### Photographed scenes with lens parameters
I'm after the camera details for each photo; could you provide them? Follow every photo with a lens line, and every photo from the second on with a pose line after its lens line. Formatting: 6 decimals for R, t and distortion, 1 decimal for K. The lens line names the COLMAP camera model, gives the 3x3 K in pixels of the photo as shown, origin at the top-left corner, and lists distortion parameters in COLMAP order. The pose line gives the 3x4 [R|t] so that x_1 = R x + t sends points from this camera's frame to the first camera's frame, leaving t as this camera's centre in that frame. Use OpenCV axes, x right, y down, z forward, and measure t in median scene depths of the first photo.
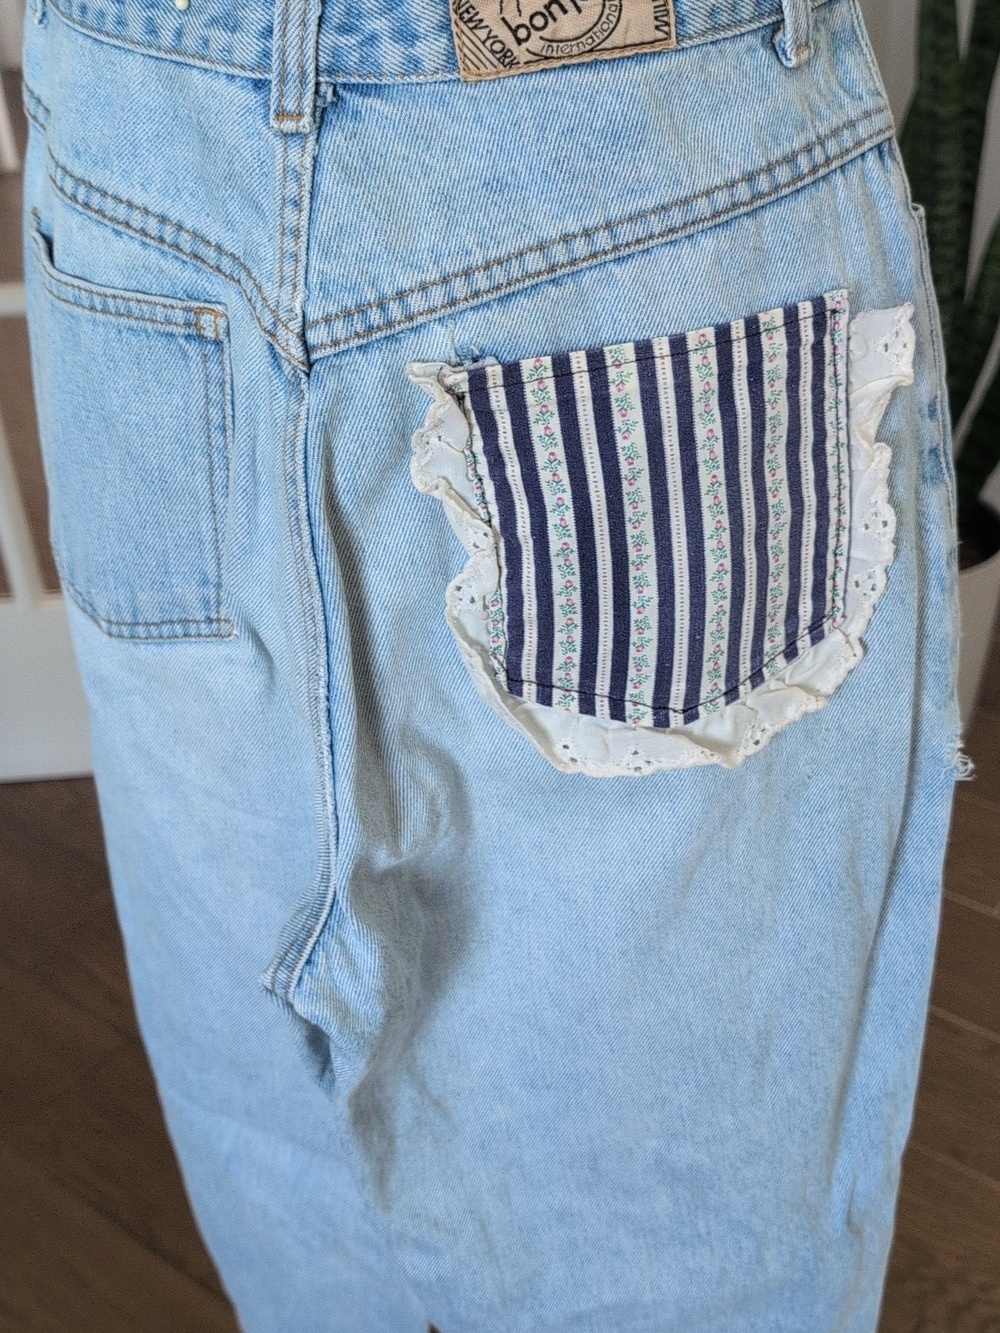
lens RADIAL K [[1672.3, 0, 493.2], [0, 1672.3, 665.5], [0, 0, 1]] dist [0.088680, 0.000000]
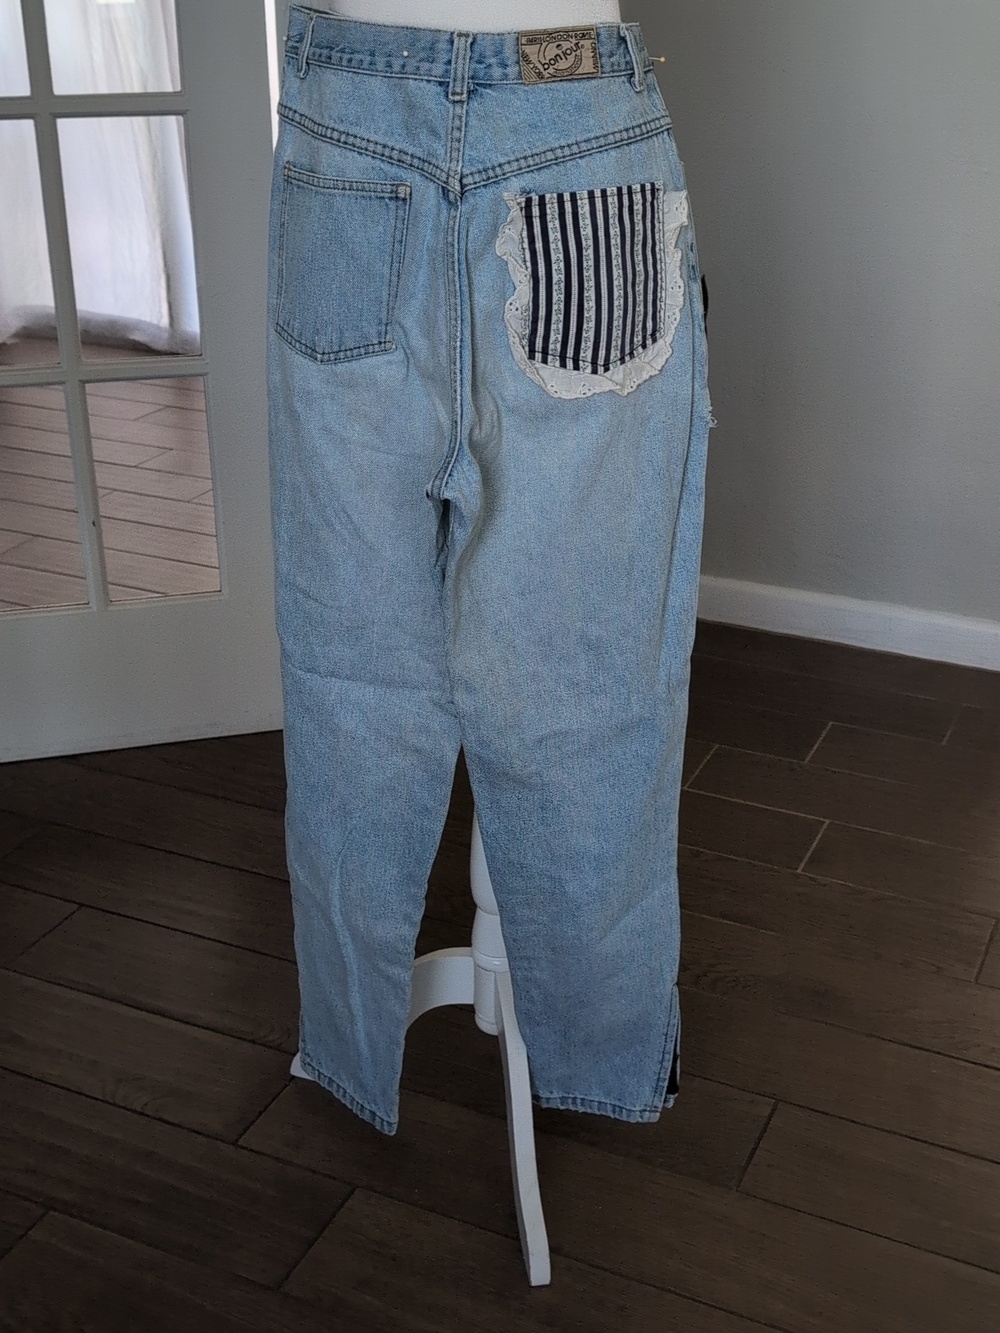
lens RADIAL K [[1672.3, 0, 506.0], [0, 1672.3, 666.9], [0, 0, 1]] dist [0.088680, 0.000000]
pose [[0.971562, -0.033032, 0.234469, -0.604491], [0.072418, 0.984225, -0.161420, 0.844268], [-0.225438, 0.173809, 0.958628, -1.174504]]
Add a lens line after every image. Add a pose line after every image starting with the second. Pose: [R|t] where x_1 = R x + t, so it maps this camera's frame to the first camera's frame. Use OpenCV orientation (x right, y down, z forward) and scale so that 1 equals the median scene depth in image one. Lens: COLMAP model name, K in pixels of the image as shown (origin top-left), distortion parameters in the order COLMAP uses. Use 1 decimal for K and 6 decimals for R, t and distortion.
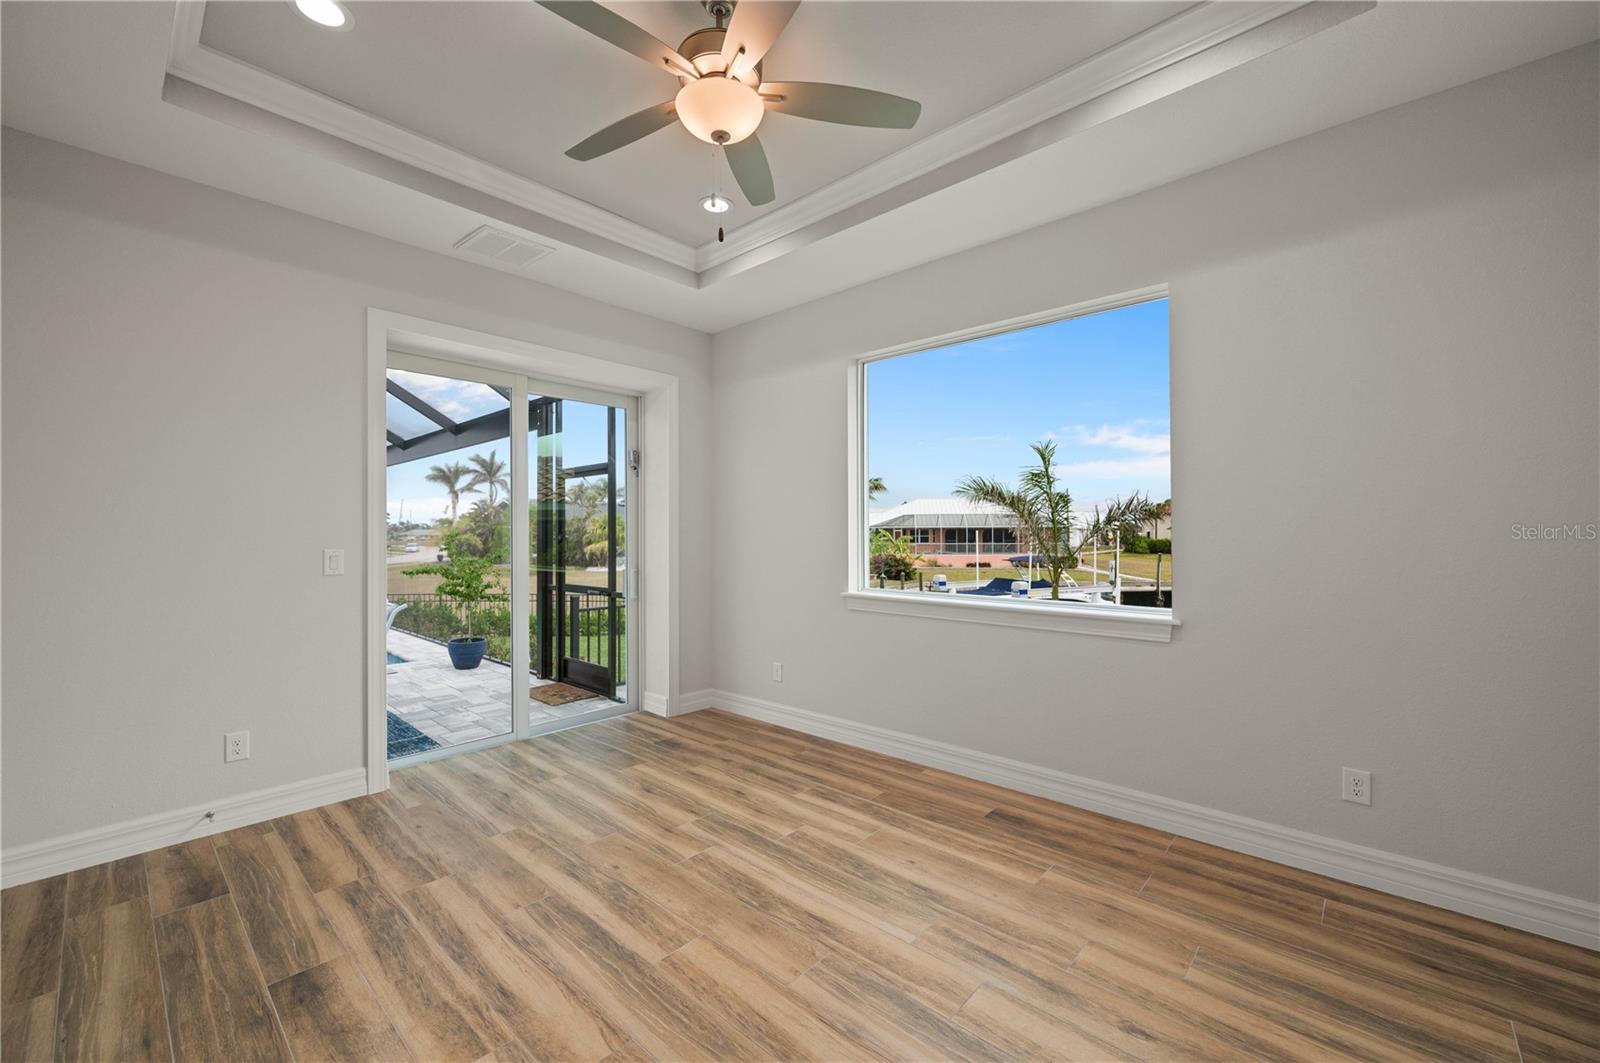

### WORK TASK
Nothing but an exact copy of the data above, minus its pictures, should appear in the response.

### SOLUTION TO THE EXERCISE
I'm after the camera details for each photo; could you provide them? Follow every photo with a lens line, and every photo from the second on with a pose line after its lens line. Formatting: 6 decimals for R, t and distortion, 1 decimal for K. The lens line names the COLMAP camera model, gives the 3x3 K in pixels of the photo as shown, origin at the top-left corner, and lists distortion parameters in COLMAP order. The pose line gives the 3x4 [R|t] so that x_1 = R x + t sends points from this camera's frame to the first camera's frame, leaving t as this camera's centre in that frame. Use OpenCV axes, x right, y down, z forward, and measure t in median scene depths of the first photo.
lens RADIAL K [[1672.3, 0, 493.2], [0, 1672.3, 665.5], [0, 0, 1]] dist [0.088680, 0.000000]
lens RADIAL K [[1672.3, 0, 506.0], [0, 1672.3, 666.9], [0, 0, 1]] dist [0.088680, 0.000000]
pose [[0.971562, -0.033032, 0.234469, -0.604491], [0.072418, 0.984225, -0.161420, 0.844268], [-0.225438, 0.173809, 0.958628, -1.174504]]
Add a lens line after every image. Add a pose line after every image starting with the second. Pose: [R|t] where x_1 = R x + t, so it maps this camera's frame to the first camera's frame. Use OpenCV orientation (x right, y down, z forward) and scale so that 1 equals the median scene depth in image one. Lens: COLMAP model name, K in pixels of the image as shown (origin top-left), distortion parameters in the order COLMAP uses. Use 1 decimal for K and 6 decimals for R, t and distortion.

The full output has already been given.